(Beginning of Entries shown)

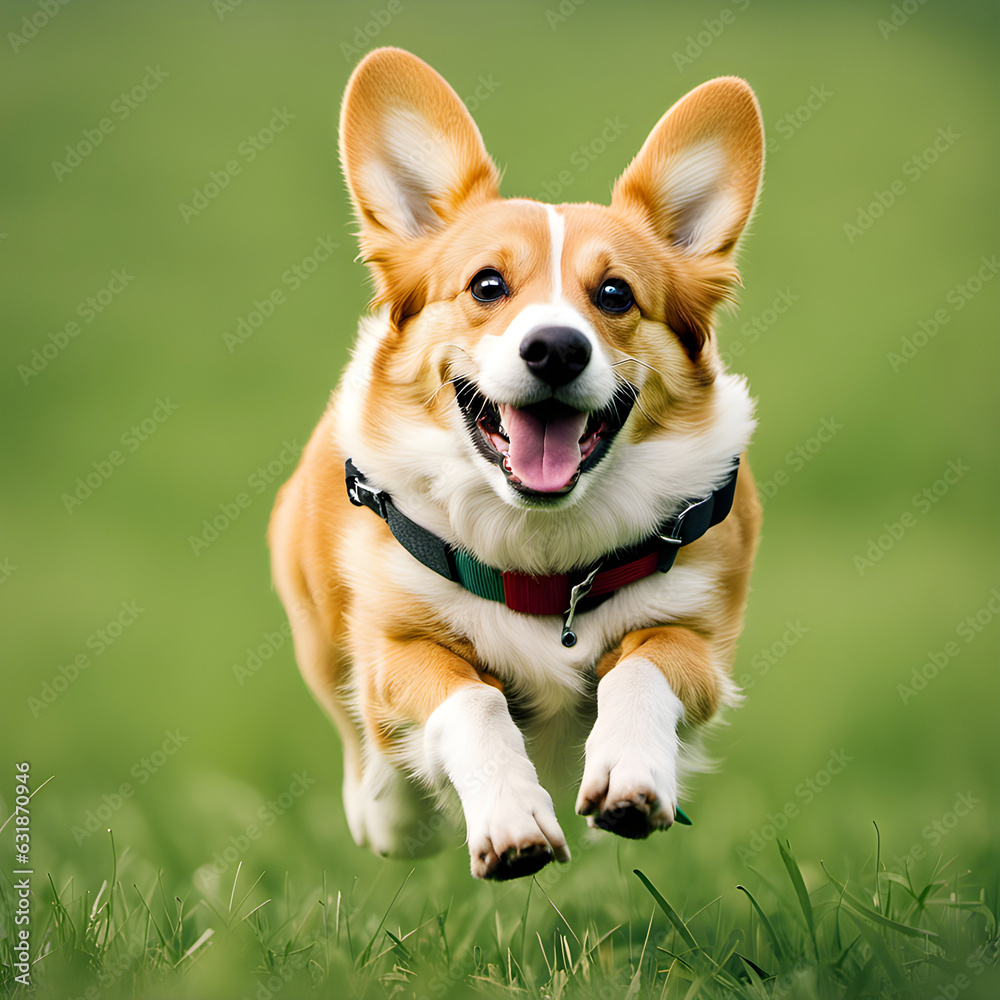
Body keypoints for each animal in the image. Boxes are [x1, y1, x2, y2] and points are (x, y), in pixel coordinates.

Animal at [270, 47, 760, 880]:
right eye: (488, 285)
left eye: (615, 294)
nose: (557, 348)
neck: (544, 548)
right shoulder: (398, 647)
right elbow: (472, 702)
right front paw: (509, 821)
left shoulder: (696, 638)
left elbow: (642, 665)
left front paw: (631, 777)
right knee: (365, 745)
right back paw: (390, 813)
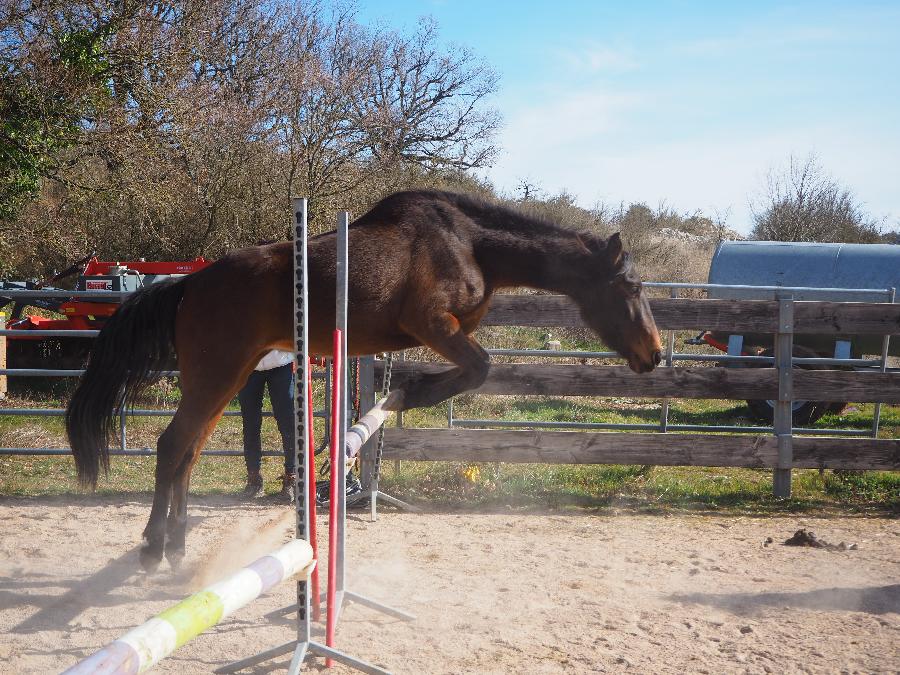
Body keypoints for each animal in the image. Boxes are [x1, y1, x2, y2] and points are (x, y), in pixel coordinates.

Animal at [65, 190, 660, 572]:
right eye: (629, 287)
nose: (653, 355)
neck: (472, 245)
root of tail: (189, 284)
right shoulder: (432, 323)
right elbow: (480, 366)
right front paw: (414, 395)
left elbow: (472, 368)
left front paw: (405, 397)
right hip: (217, 376)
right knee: (172, 446)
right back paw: (151, 550)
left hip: (224, 379)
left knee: (186, 453)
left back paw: (177, 551)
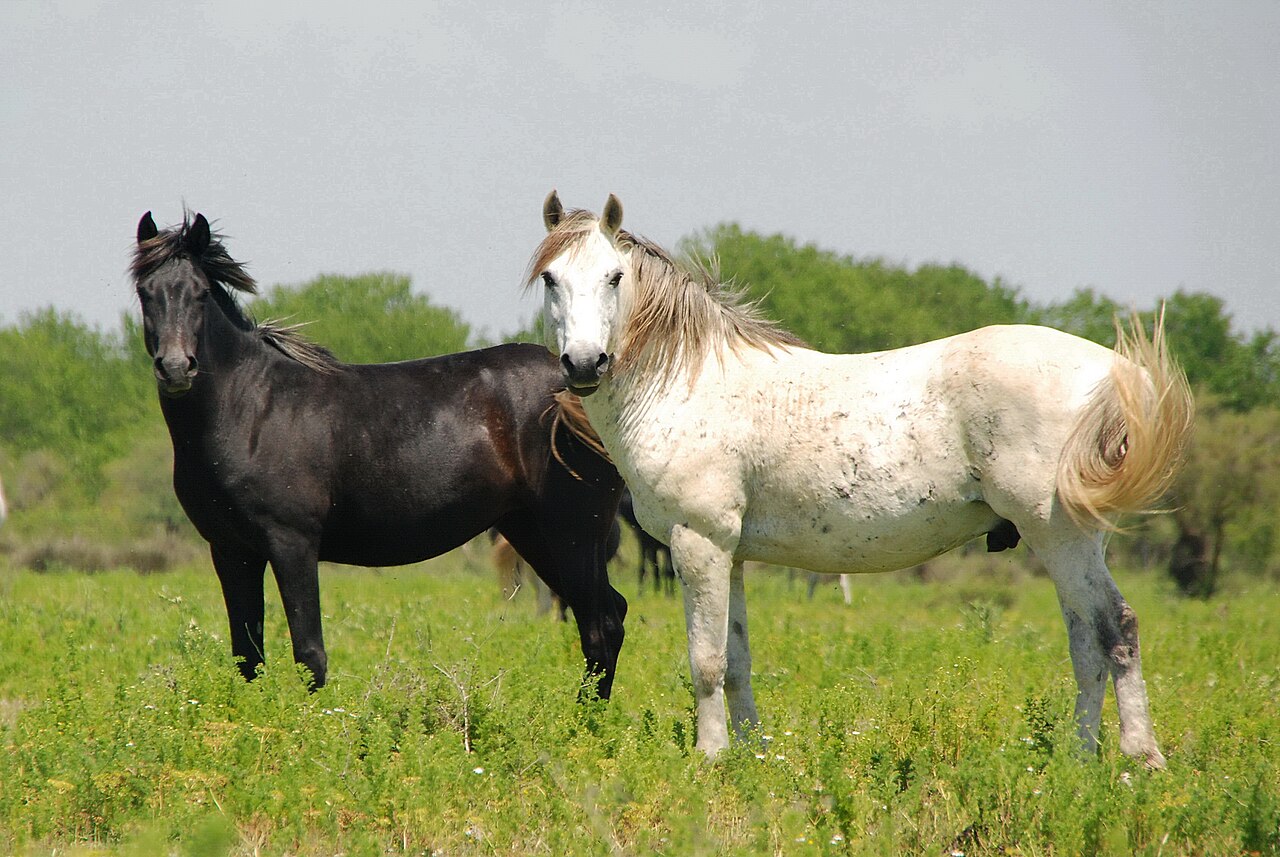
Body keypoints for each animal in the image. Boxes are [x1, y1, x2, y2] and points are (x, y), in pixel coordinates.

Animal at [132, 210, 627, 697]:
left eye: (199, 293)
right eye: (145, 292)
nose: (175, 369)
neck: (250, 406)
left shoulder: (292, 543)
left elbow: (309, 655)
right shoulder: (231, 550)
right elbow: (247, 657)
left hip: (575, 533)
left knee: (600, 624)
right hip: (532, 532)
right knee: (607, 615)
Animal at [526, 192, 1194, 766]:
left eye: (614, 277)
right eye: (551, 278)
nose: (583, 364)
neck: (688, 382)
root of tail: (1112, 372)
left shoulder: (699, 545)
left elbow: (707, 661)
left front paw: (710, 757)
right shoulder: (730, 555)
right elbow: (738, 661)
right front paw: (750, 757)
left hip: (1060, 536)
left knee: (1116, 628)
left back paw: (1140, 758)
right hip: (1067, 542)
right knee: (1086, 645)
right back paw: (1078, 761)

(End of Entries shown)

▶ [Exercise aim] Print again, exactly, the lines of the records above from the first line through the line with "root of tail: (189, 284)". No pictures.

▶ [Result for this exercise]
Body keypoints for each animal in the image. Boxes are [x1, y1, x2, y2] and points are (x, y), in pixel coordinates.

Animal at [270, 47, 760, 880]:
right eye: (488, 285)
left eye: (615, 294)
nose: (557, 348)
neck: (544, 548)
right shoulder: (398, 647)
right elbow: (472, 702)
right front paw: (509, 821)
left shoulder: (696, 638)
left elbow: (642, 665)
left front paw: (631, 777)
right knee: (365, 745)
right back paw: (390, 813)
Body keypoints for each animal in the image. Boxes are [x1, y1, x2, y2] and points are (x, y), in pixel coordinates.

Animal at [65, 190, 660, 572]:
right eye: (629, 287)
nose: (653, 355)
neck: (472, 245)
root of tail: (189, 284)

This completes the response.